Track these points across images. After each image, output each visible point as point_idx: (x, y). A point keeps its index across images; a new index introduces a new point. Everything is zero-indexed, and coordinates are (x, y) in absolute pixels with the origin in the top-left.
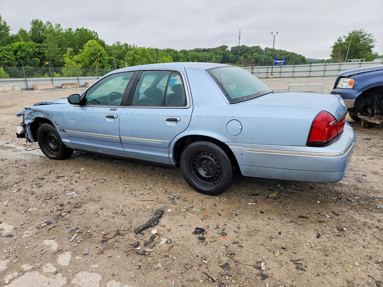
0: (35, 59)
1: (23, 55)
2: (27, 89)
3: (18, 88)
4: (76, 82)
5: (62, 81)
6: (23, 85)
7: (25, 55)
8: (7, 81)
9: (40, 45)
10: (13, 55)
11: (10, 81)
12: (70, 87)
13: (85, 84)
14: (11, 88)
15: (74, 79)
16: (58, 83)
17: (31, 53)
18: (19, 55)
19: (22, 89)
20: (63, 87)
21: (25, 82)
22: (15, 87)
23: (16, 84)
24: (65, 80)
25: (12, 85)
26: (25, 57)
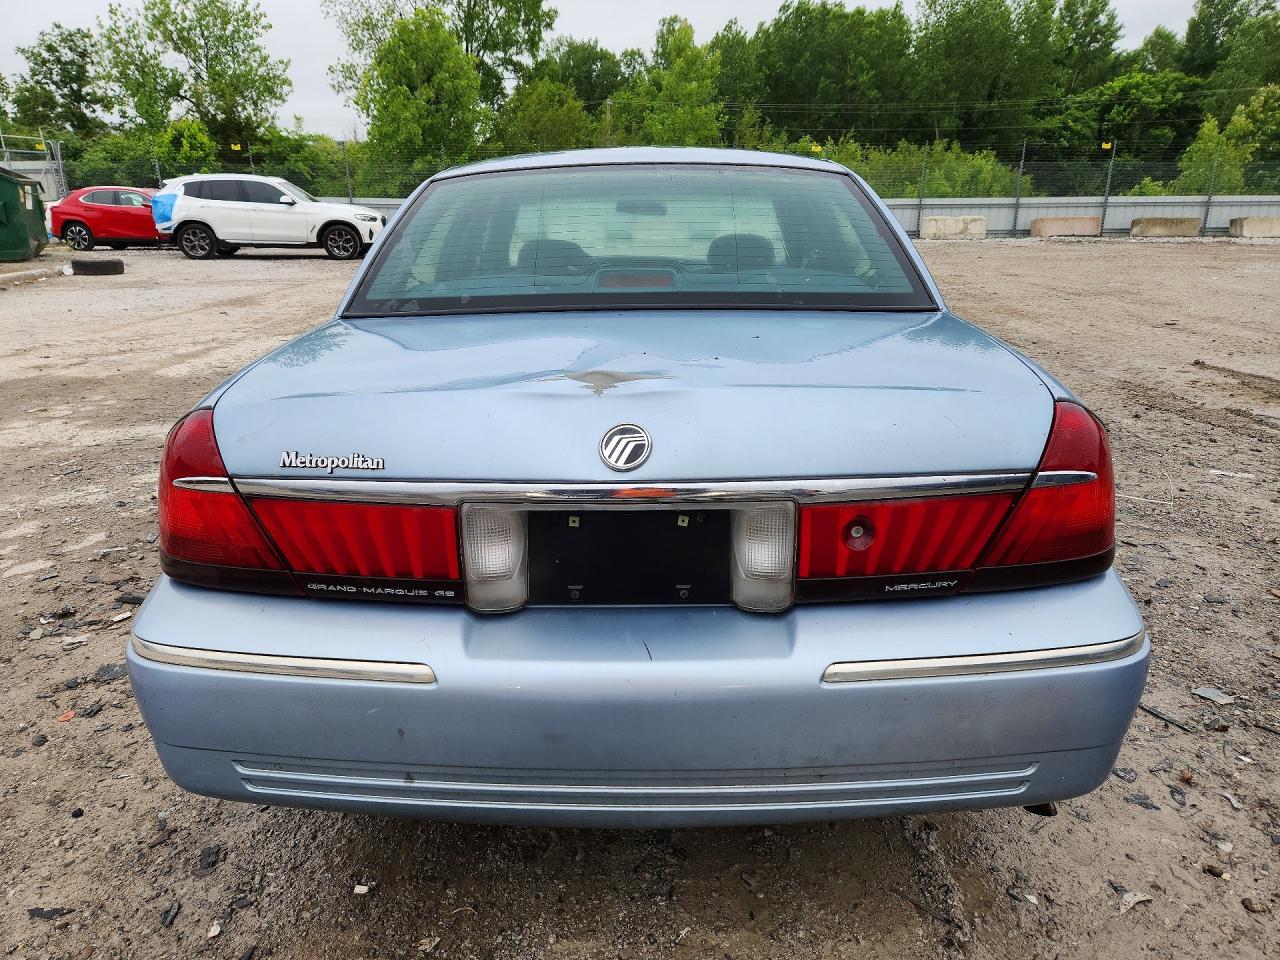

▸ WHAT YOU SHOULD DO: Would you please repeat the entries above verbatim, excluding each picture?

▸ RESULT OF THIS TASK:
Track these points across images. After each image, output each visible point as point_idx: (x, y). A point keeps its index across images; a new index introduces a new point. Everything is zero-indexed, and coordinates are (x, y) in absolute pixels with the origin in the top-left.
0: (35, 59)
1: (23, 55)
2: (27, 89)
3: (18, 88)
4: (76, 82)
5: (62, 81)
6: (23, 85)
7: (25, 55)
8: (7, 81)
9: (40, 45)
10: (13, 55)
11: (10, 81)
12: (70, 87)
13: (85, 84)
14: (11, 88)
15: (74, 79)
16: (58, 83)
17: (31, 53)
18: (19, 55)
19: (22, 89)
20: (63, 87)
21: (25, 82)
22: (15, 87)
23: (16, 84)
24: (65, 80)
25: (12, 85)
26: (25, 57)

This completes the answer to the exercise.